Sabtu, 19 Januari 2013

Ada apa sajakah dalam cinta itu?



            Dalam cinta terdapat beberapa unsur yang menyusunnya. Ibnu Qayyim Al jauziyyah  menyampaikannya secara gamblang dalam kitabnya jawaabul kafii. Unsur yang dimaksud itu adalah cinta selalu meninggalkan bekas dalam hati, cinta selalu memiliki implikasi, cinta selalu memiliki ketergantungan, dan cinta pun memiliki hukum atau aturan. Semua unsur itu bisa terpuji ataupun tercela, bisa bermanfaat atau pun malah menimbulkan mudharat karena bisa berupa rasa, kenikmatan merasakan rasa itu, bisa juga berupa rasa rindu, dan merasa nyaman ketika berada dengan sesuatu yang kita cintai, merasa begitu ingin bertemu ketika yang kita cintai jauh dari kita, Terkadang ada rasa ingin berpaling dan pergi, suka cita dan kesenangan atau malah duka cita dan rasa merana. Inilah unsur yang menyusun cinta yang mungkin semuanya sudah pernah kita alami karena tendensinya tentang cinta pada selain Allah yang menjadikan kebanyakan orang begitu gandrung untuk membahasnya.
            Lebih jauh Ibnu Qayyim mengatakan bahwa Cinta yang terpuji adalah cinta yang bermanfaat yang dapat membawa Sang Pecinta kepada sesuatu yang bermanfaat baginya didunia dan akhirat. Maka dari itu kita jangan sampai salah dalam menitipkan cinta kita.

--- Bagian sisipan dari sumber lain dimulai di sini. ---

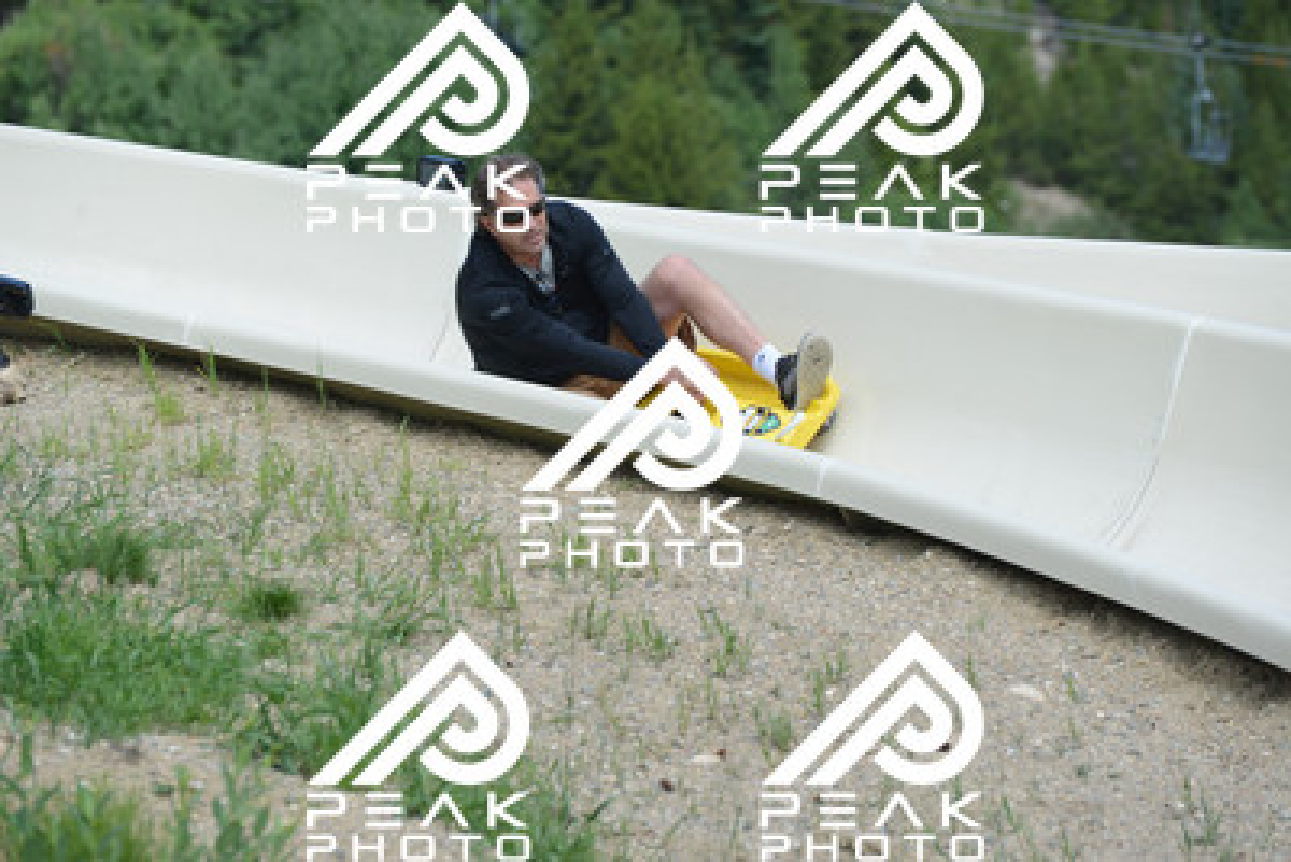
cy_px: 431
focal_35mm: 195
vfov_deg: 7.0
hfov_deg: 10.5
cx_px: 646
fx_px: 6995
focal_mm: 195
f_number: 6.3
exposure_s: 1/1250
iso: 900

Titipkanlah cinta kita pada pribadi yang pantas yang dapat bekerja sama dengan kita dalam meraih kebahagiaan didunia hari ini maupun kelak diakhirat. Misalnya saja cinta kepada Allah yang didasari oleh fondasi ketauhidan yang kuat sehingga sampai mendarah daging dan tercipta kegandrungan hati dalam mencintai Allah. Atau pun dalam memilih pasangan hidup, ikhtiar mutlak harus kita lakukan agar tidak terjadi ketimpangan dalam hidup kita. Kita harus berhati-hati dalam menjatuhkan pilihan siapakah yang berhak menerima cinta kita. Cinta inilah yang menjadi indikasi kebahagiaan seseorang.

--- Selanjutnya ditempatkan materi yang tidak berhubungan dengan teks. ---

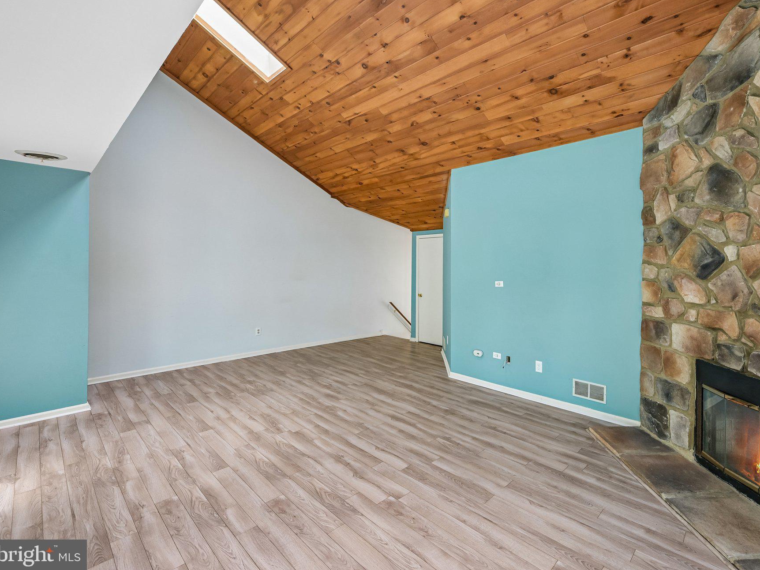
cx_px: 441
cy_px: 271
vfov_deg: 78.0
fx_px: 351
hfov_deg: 93.7
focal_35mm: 16
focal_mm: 14
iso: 400
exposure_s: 1/15
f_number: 8
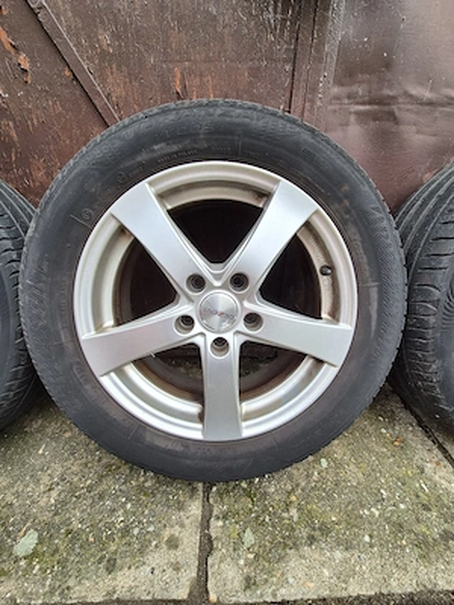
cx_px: 227
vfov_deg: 106.2
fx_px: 227
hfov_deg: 89.9
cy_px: 302
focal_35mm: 13
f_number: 2.2
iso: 50
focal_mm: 2.2
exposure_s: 1/323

            Cinta yang tercela adalah cinta yang membawa Sang pecinta kepada kemudharatan didunia dan diakhirat. Cinta kepada dunia adalah salah satu darinya, cinta ini merusak cinta kita kepada Allah yang sejatinya merupakan fitrah kita sebagai manusia sejati. Untuk apa kita terjerumus dalam cinta yang hina ini jika toh akhirnya dapat merusak fitrah kita. Contoh lainnya semisal kegandrungan dalam mencintai lawan jenis pun dapat merusak cinta kita pada Allah karena hati kita yang sempit itu didukuki oleh sesuatu yang seharusnya tidak berada disitu. Cinta seperti ini menciptakan kebingungan yang luar biasa pada Sang Pecinta dalam menjalaninya dan kesengsaraan setelah menjalaninya, maka tidak usahlah kita mencoba-coba cinta yang ini karena Cinta ini adalah indikasi celakanya Sang Pecinta.
            Tentunya orang yang masih mengaku dirinya waras tidak akan memilih cinta yang akan membuatnya masuk dalam lembah kesengsaraan. Disinilah dibutuhkan kejernihan hati dan pikiran serta ketenangan jiwa untuk melawan hawa nafsu yang senantiasa menarik kita pada cinta yang hina ini. Jangan sampai logika dan hati terseret nafsu berkepanjangan sehingga tentara logika dihancurkan oleh tentara nafsu, sebab Motif yang mendasari cinta ini jika tidak I’tiqad yang buruk adalah hawa nafsu yang tercela. Maka dari itu sejatinya setiap manusia harus memiliki Manajemen Cinta dan Manajemen Hati yang baik.
            Uraian diatas menyampaikan kepada kita bahwa Implikasi setiap Cinta bergantung kepada pada siapakah kita menitipkan dan mengejawantahkan cinta kita ini. Jika kita mencurahkan cinta kita kepada sesuatu yang rapuh maka yang terjadi adalah akibat-akibat yang akan membawa kemudharatan kepada kita dan begitu pun sebaliknya jika kita mencurahkan cinta kita kepada sesuatu yang kuat dan kekal maka kemanfaatan dari segenap penjuru akan menghampiri kita.